• [Objective] Which lines in the data below contain the string "label"? Show each of them in full.

** START Input **

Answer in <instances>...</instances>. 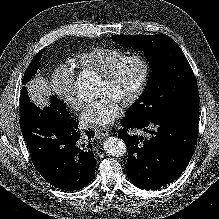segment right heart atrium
I'll use <instances>...</instances> for the list:
<instances>
[{
  "instance_id": "right-heart-atrium-1",
  "label": "right heart atrium",
  "mask_w": 219,
  "mask_h": 219,
  "mask_svg": "<svg viewBox=\"0 0 219 219\" xmlns=\"http://www.w3.org/2000/svg\"><path fill=\"white\" fill-rule=\"evenodd\" d=\"M74 82V73L70 69L60 66L52 73L50 86L66 106L74 110H80L83 107V101L75 94Z\"/></svg>"
}]
</instances>
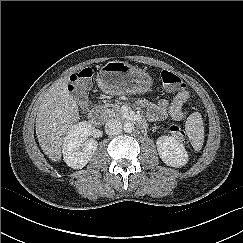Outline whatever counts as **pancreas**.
I'll use <instances>...</instances> for the list:
<instances>
[{
    "mask_svg": "<svg viewBox=\"0 0 243 243\" xmlns=\"http://www.w3.org/2000/svg\"><path fill=\"white\" fill-rule=\"evenodd\" d=\"M111 107V108H109ZM121 114L120 106L117 104H107L104 106L103 115L105 117H118Z\"/></svg>",
    "mask_w": 243,
    "mask_h": 243,
    "instance_id": "pancreas-1",
    "label": "pancreas"
}]
</instances>
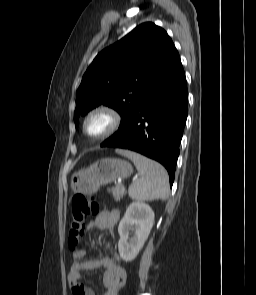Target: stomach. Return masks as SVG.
Returning <instances> with one entry per match:
<instances>
[{"label": "stomach", "mask_w": 256, "mask_h": 295, "mask_svg": "<svg viewBox=\"0 0 256 295\" xmlns=\"http://www.w3.org/2000/svg\"><path fill=\"white\" fill-rule=\"evenodd\" d=\"M133 172L131 164L117 158H101L81 168L71 178V190L84 195L92 194L117 178L129 177Z\"/></svg>", "instance_id": "obj_1"}]
</instances>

** END Input **

• [Solution to this task]
  "label": "right heart atrium",
    "label": "pancreas"
[{"label": "stomach", "mask_w": 256, "mask_h": 295, "mask_svg": "<svg viewBox=\"0 0 256 295\" xmlns=\"http://www.w3.org/2000/svg\"><path fill=\"white\" fill-rule=\"evenodd\" d=\"M133 172L131 164L117 158H101L81 168L71 178V190L84 195L92 194L117 178L129 177Z\"/></svg>", "instance_id": "obj_1"}]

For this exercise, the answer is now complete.